On Wed, Sep 8, 2010 at 1:25 PM, Sven Eckelmann sven.eckelmann@gmx.de wrote:
* Does it allow to append extra header information to the packet? * Does it allow fragmentation of packets (not real fragmentation, but more single split)?
I'm assuming that both of these questions are for tunneling. Open vSwitch currently supports a few different L2 over L3 tunneling mechanisms and has a tunnel library that makes adding additional protocols easy. It probably can't do exactly what you need right now, but it should be fairly easy to extend.
Hm, low overhead tunneling is one of the main parts, but if you think that it is easy to extend then fine.
I understand that tunneling needs to go in the kernel. However, as I said, several tunneling mechanisms already exist in Open vSwitch (maybe one of them even already meets your needs) and adding another one would certainly be less code than the approximately 9000 lines that this patch entails.

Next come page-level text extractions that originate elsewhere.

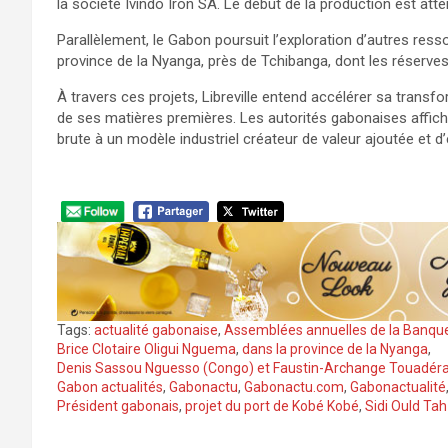
la société Ivindo Iron SA. Le début de la production est atte
Parallèlement, le Gabon poursuit l’exploration d’autres res
province de la Nyanga, près de Tchibanga, dont les réserve
À travers ces projets, Libreville entend accélérer sa trans
de ses matières premières. Les autorités gabonaises affich
brute à un modèle industriel créateur de valeur ajoutée et d
Tags:
actualité gabonaise
,
Assemblées annuelles de la Banqu
Brice Clotaire Oligui Nguema
,
dans la province de la Nyanga
,
Denis Sassou Nguesso (Congo) et Faustin-Archange Touadéra
Gabon actualités
,
Gabonactu
,
Gabonactu.com
,
Gabonactualité
Président gabonais
,
projet du port de Kobé Kobé
,
Sidi Ould Tah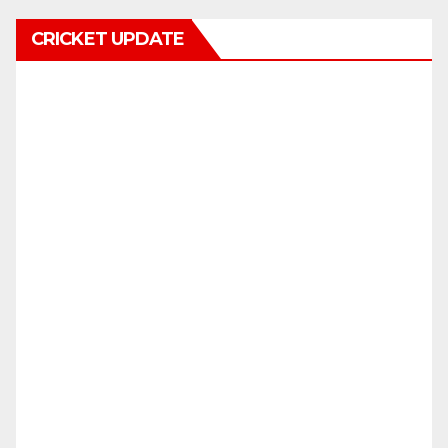
CRICKET UPDATE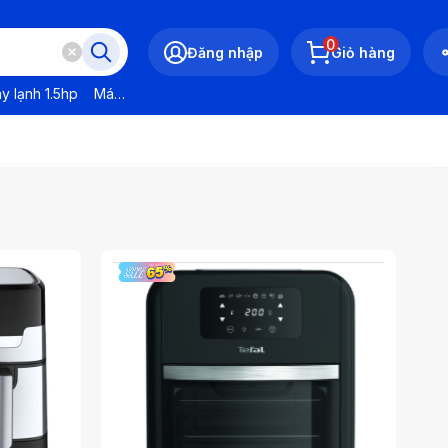
0
Đăng nhập
Giỏ hàng
y lạnh 1.5hp
Máy lạnh LG
Máy lạnh Daikin
Máy lạnh Panasonic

* Does it allow to define outgoing patterns (on which attached interface goes the thing out again) on packet number or incoming device (the real hardware device it was coming in)?
I'm not sure what you mean by "packet number". It does allow you to specify the output interface based on a number of factors, include the input device.

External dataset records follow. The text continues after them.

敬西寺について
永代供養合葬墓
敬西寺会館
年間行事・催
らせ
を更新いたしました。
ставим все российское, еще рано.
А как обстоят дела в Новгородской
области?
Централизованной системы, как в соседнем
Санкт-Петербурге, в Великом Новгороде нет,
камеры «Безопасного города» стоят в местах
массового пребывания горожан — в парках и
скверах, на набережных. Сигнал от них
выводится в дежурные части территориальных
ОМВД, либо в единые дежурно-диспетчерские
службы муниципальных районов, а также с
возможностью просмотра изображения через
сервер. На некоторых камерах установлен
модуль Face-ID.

It would mean that for example 5 packets goes over device 1, the next 5 packets goes over
I'm assuming that those packets are from different higher level flows, right? Otherwise you will have significant reordering issues. Assuming that is the case, then yes, this is possible and is how Open vSwitch implements bonding purely in userspace.
- directly influence the traffic flow, i.e., ARQ for broadcasts,
Could you please comment on that one (taken from Mareks mail). Think about that one: * A Broadcast packet must be send over wifi (adhoc) * This packet is probably dropped due to some interferences. So each node must transmit the broadcast more than one time to be (with a good chance successful). This is quite essential on l2 based adhoc wifi mesh networks (as tests showed - but please ask Marek for the actual test setups)
This isn't something that Open vSwitch currently has support for since it expects the properties of Ethernet, which is best effort, and assumes the upper layers will do any retransmission if desired. However, I know that for lossy wireless networks sometimes this is not sufficient. Open vSwitch has a virtual port abstraction in the kernel that works well for this type of application specific code and is where I would expect you to put your tunneling protocol. I suspect that this may fit in there as well. Again, I understand that there are some areas where the existing Open vSwitch does not exactly fit all of your needs. However, I think that you will find that the parts of the kernel that require extension are actually quite small and well abstracted.